12 de abril de 2019
Licitações previstas nos Estados irão ampliar malha rodoviária

A crise fiscal tem levado diversos Estados a planejar concessões e Parcerias Público-Privadas. São Paulo, Rio de Janeiro, Minas Gerais, Goiás, Mato Grosso, Rio Grande do Sul, Piauí e Bahia são alguns dos governos com projetos de rodovias, portos, mobilidade urbana e aeroportos que poderão ser licitados nos próximos anos.

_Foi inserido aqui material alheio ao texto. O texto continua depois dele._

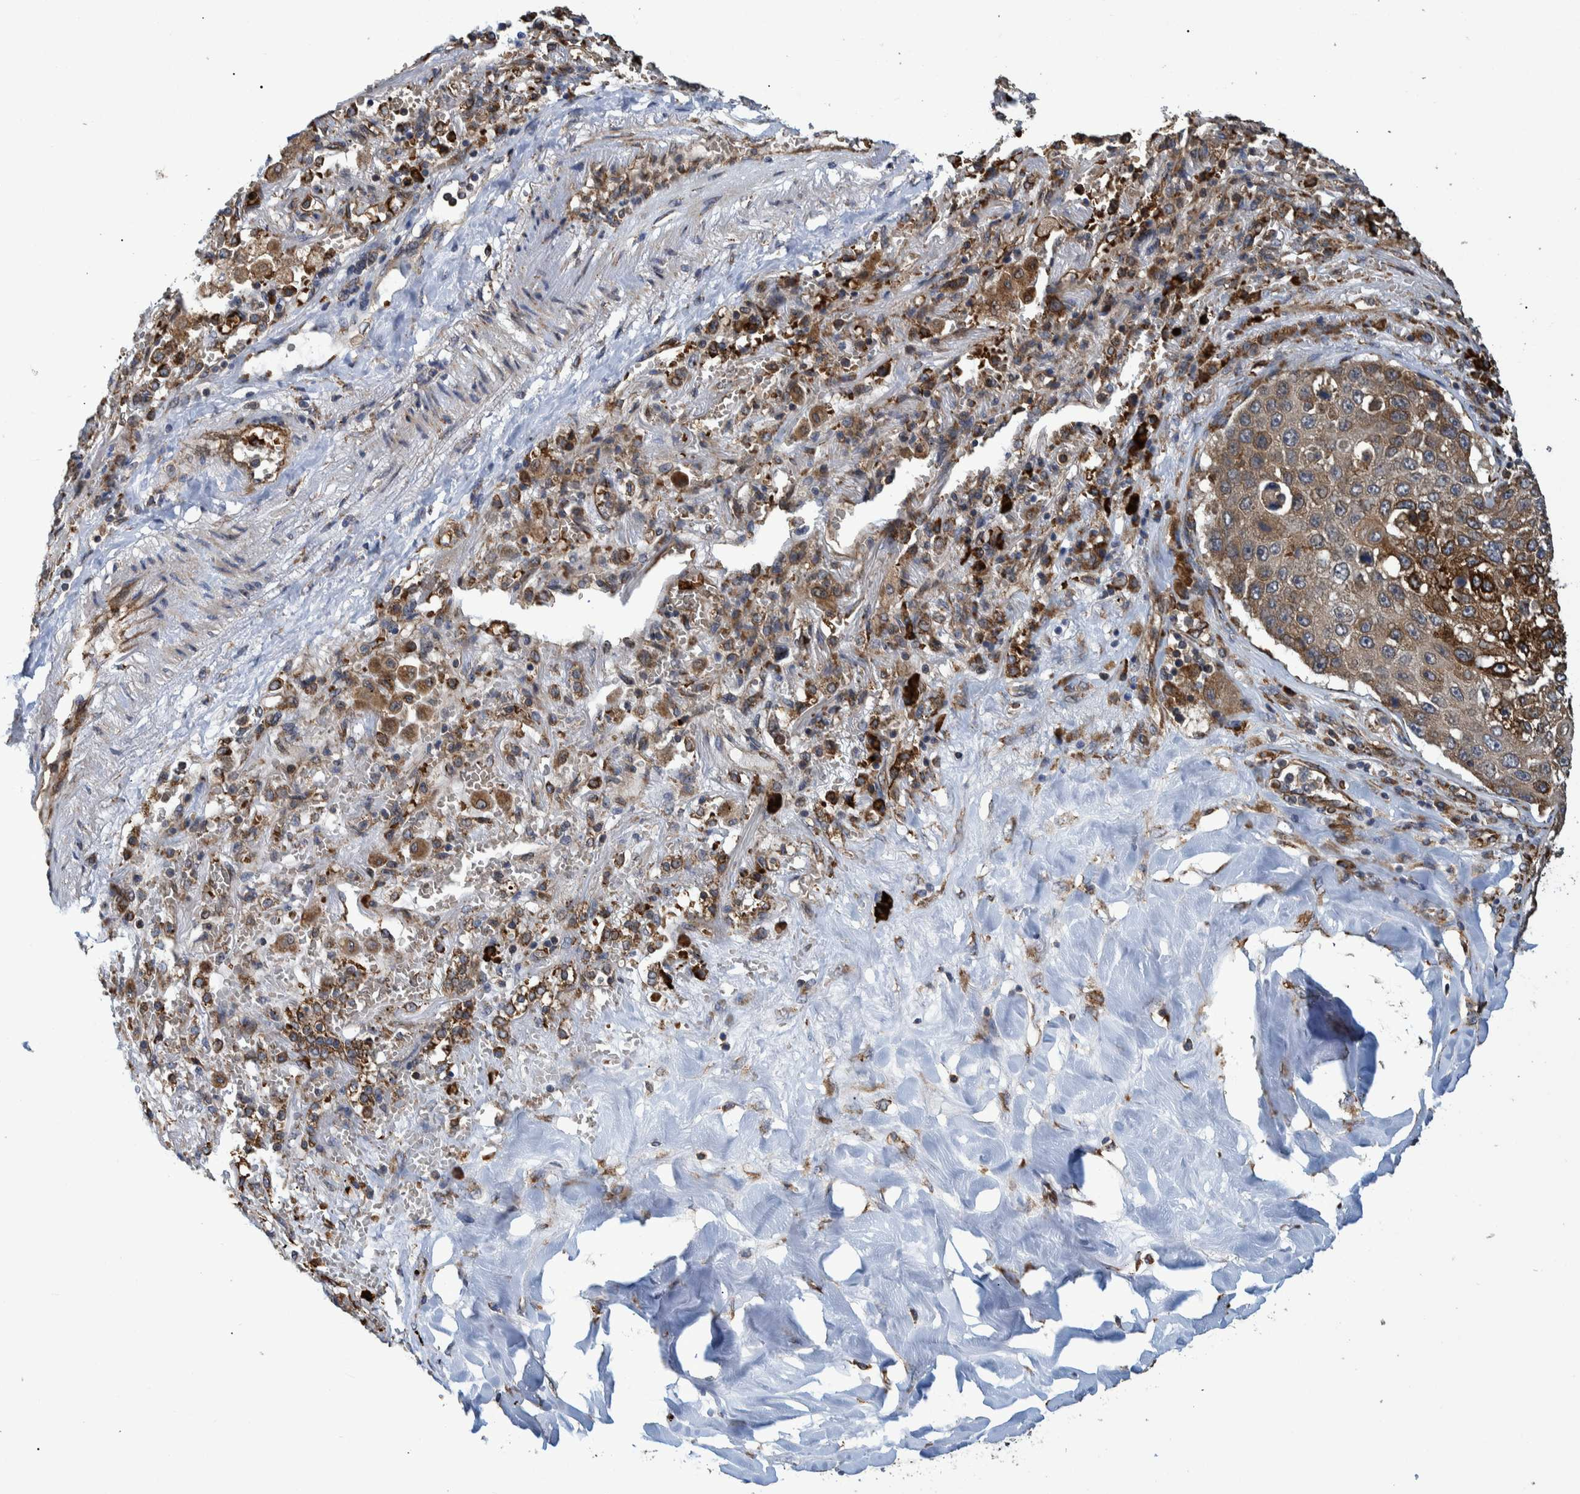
{"staining": {"intensity": "moderate", "quantity": ">75%", "location": "cytoplasmic/membranous"}, "tissue": "lung cancer", "cell_type": "Tumor cells", "image_type": "cancer", "snomed": [{"axis": "morphology", "description": "Squamous cell carcinoma, NOS"}, {"axis": "topography", "description": "Lung"}], "caption": "Immunohistochemistry (IHC) image of human squamous cell carcinoma (lung) stained for a protein (brown), which displays medium levels of moderate cytoplasmic/membranous expression in about >75% of tumor cells.", "gene": "SPAG5", "patient": {"sex": "male", "age": 61}}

A maioria dos projetos está na área rodoviária: mais de R$ 30 bilhões em recursos poderão ser aplicados pelas concessionárias de diversos Estados. Hoje o Brasil tem cerca de 20 mil km de estradas sob gestão privada (9,2% das rodovias pavimentadas do país); cerca de 9,6 mil km estão com a União e a outra metade está nos Estados. São Paulo é o maior destaque, com pouco mais de oito mil km concedidos. A fatia dos outros Estados nessa conta deverá crescer.

 

O governo gaúcho lançou no início do mês a consulta pública para a concessão de dois trechos rodoviários, 204 km da RSC-287 (Tabaí – Santa Maria) e 115 km da ERS-324 (Passo Fundo – Nova Prata). Os investimentos previstos nos dois lotes são de R$ 3,2 bilhões em 30 anos de contrato. A consulta pública se encerra em 4 de maio.

 

O RS também lançou na primeira semana de abril consulta pública para a concessão da estação rodoviária de Porto Alegre. O investimento previsto com a concessão da rodoviária é de cerca de R$ 77 milhões em obras. Em reunião com empresários de São Paulo, o governador gaúcho, Eduardo Leite (PSDB), acenou ainda com a possibilidade de abertura de capital da Corsan, estadual de saneamento, e a venda da Sulgas e da CEEE. A privatização das duas depende de votação no plenário da assembleia.

 

Minas Gerais também observa oportunidades. “Diante do cenário de restrição fiscal e da queda de investimentos diretos, iremos estudar o que poderemos fazer para atrair a iniciativa privada via concessões”, destaca o secretário de Transportes de Minas Gerais, Marco Aurelio de Barcelos Silva.

 

Já estão em estudo quais lotes de rodovias poderiam ser transformados de forma sustentável em concessões puras. As PPPs são difíceis de ser colocadas em prática, uma vez que exigem contrapartida do Estado. Em 2007, um estudo do governo mineiro apontou que o Estado poderia ter sete mil km de rodovias estaduais sob administração privada. O secretário acredita que esse número não é factível.

 

 

 

“Algo em torno de três mil km em vários lotes, e não licitados de uma vez, pode ser algo real”, destaca. “Há 23 projetos mapeados entre Estados e governo federal que serão licitados, o que poderá ser uma porta de entrada para os que não estão. Há desde projetos novos até rodovias que já geram caixa como a Dutra, que tem tráfego relevante”, diz Edson Ogawa, responsável pela área de Project Finance do Santander. Os governos de Goiás, Mato Grosso, Minas Gerais, Rio de Janeiro e São Paulo discutem licitar mais de cinco mil km de estradas nesses atuais governos.

 

O governo paulista, que detém cerca de 40% da malha sob administração privada, lançou no mês passado a primeira concessão rodoviária de sua gestão, que prevê investimentos em torno de R$ 9 bilhões num período de 30 anos.

 

O projeto, cujas minutas prévias do edital ficaram em consulta pública até o fim de março, inclui obras de ampliação e modernização da infraestrutura de 1.201 km de rodovias, sendo que 417 km de vias serão duplicados. A concessão ligará a região de Campinas até Panorama, divisa com o Mato Grosso do Sul.

 

Único Estado litorâneo do Brasil sem porto, o Piauí trabalha para mudar essa realidade. Muitos produtores rurais ou industriais exportam seus produtos pelo terminal de Itaqui, no Maranhão. Em alguns casos, chegam a esperar 20 dias para o embarque de suas mercadorias. Representantes do governo do Piauí viajaram para São Paulo em fevereiro para participar da divulgação do projeto de construção do porto de Luís Correia. A superintendente de Parcerias e Concessões do Estado, Viviane Moura, disse que os estudos apontaram viabilidade econômica do projeto. “Há viabilidade também para navios com calados de até 12 metros, que eram o grande desafio desse porto”, afirmou.